Duckling Crate Thread-Safety Confirms the wrapped duckling 0.4.0 crate has no unsynchronized global state and is safe to call concurrently — but its own panic-catching is release-profile-only.
Fiber-Scheduler Mechanism Spike Empirically prototyped and measured which mechanism actually stops the reactor from stalling — GVL release alone fails even on Ruby 3.4.5; GVL release + a spawned Thread passes 11/11 runs.
Concurrency Alternatives Comparison Compares thread-per-call vs. a persistent worker-pool vs. process isolation for dispatching the call off the calling Fiber's thread, and recommends thread-per-call.
Test-and-CI Mechanics for falcon_fiber_blocking_test.rb Confirms the existing hill-first test and its new async ~> 2.41 dev-dependency are already fully compatible with CI and the Claude Code Web JIT-dependency-install path — nothing needs to change there.

Reading order

  1. Duckling Crate Thread-Safety — establishes the precondition (is this even safe?) before the mechanism topics.
  2. Releasing the GVL Around duckling::parse with Magnus + rb-sys — the Rust/Magnus "how."

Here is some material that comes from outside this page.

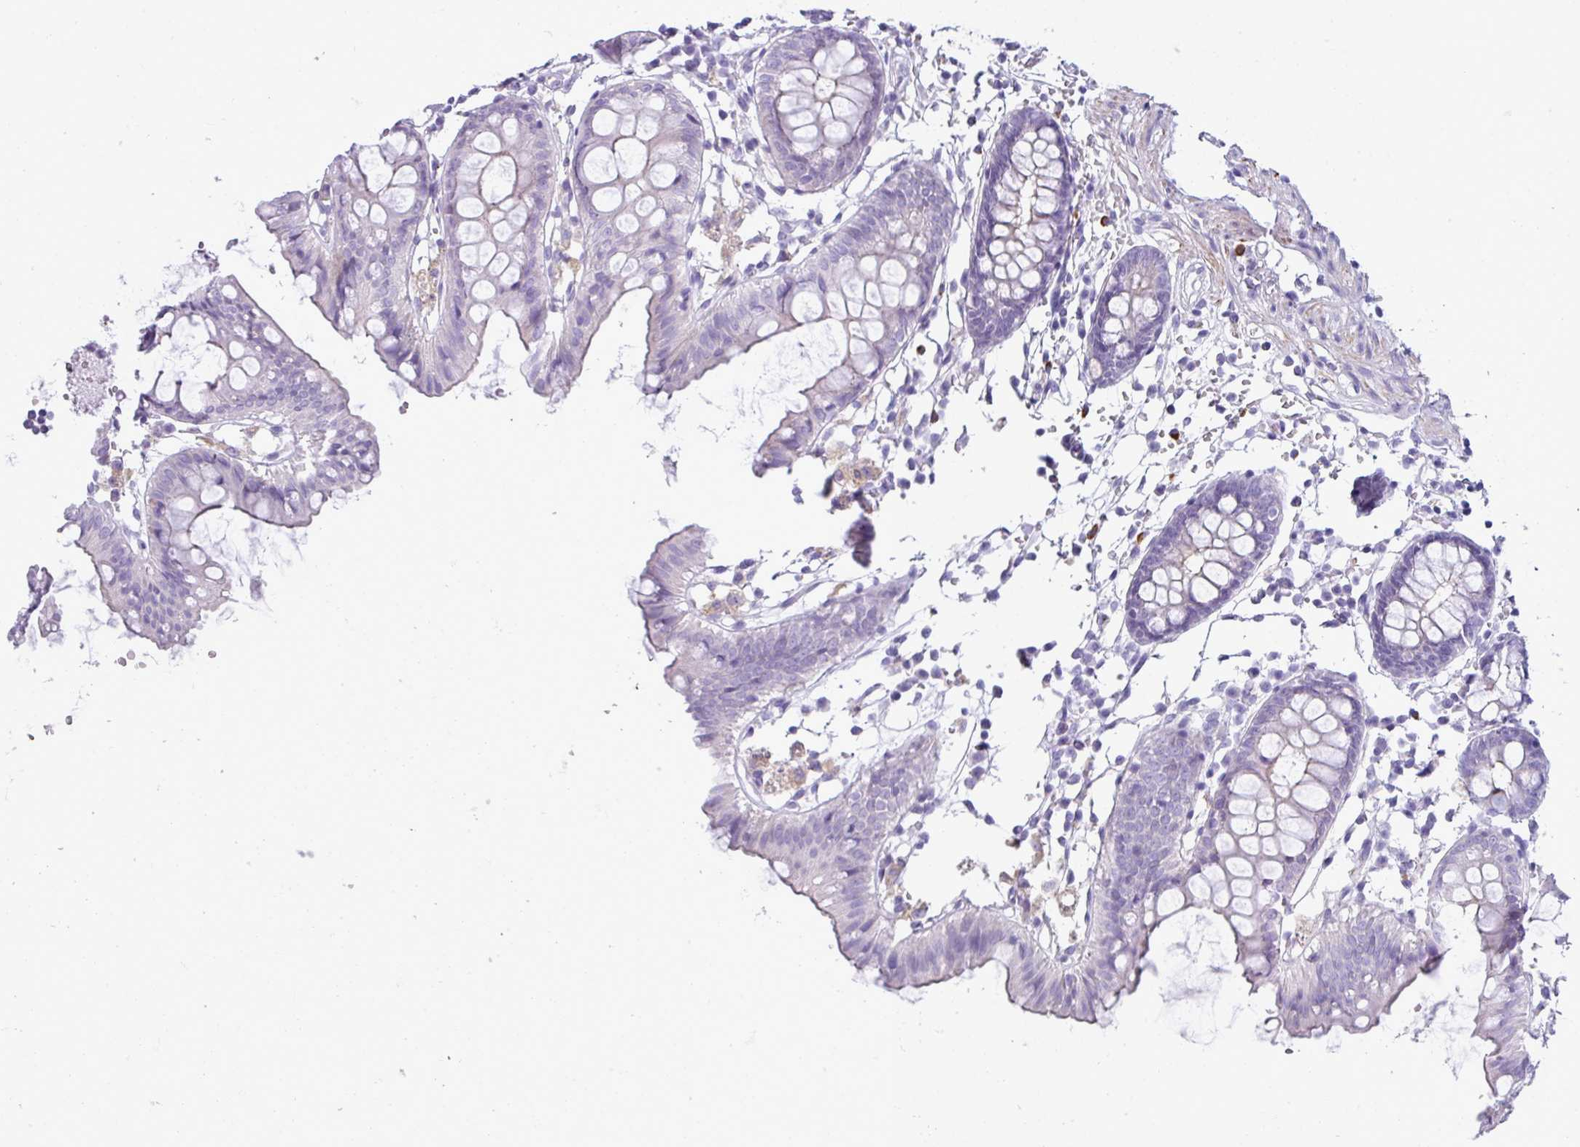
{"staining": {"intensity": "negative", "quantity": "none", "location": "none"}, "tissue": "colon", "cell_type": "Endothelial cells", "image_type": "normal", "snomed": [{"axis": "morphology", "description": "Normal tissue, NOS"}, {"axis": "topography", "description": "Colon"}], "caption": "This is a image of IHC staining of unremarkable colon, which shows no expression in endothelial cells. (DAB immunohistochemistry (IHC), high magnification).", "gene": "ABCC5", "patient": {"sex": "female", "age": 84}}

  3. Fiber-Scheduler Mechanism Spike — the empirical "does it actually work" check, and why the naive answer is wrong.
  4. Concurrency Alternatives Comparison — given the spike's finding, how to dispatch onto a background thread.
  5. Test-and-CI Mechanics for falcon_fiber_blocking_test.rb — independent of the above; confirms tooling readiness.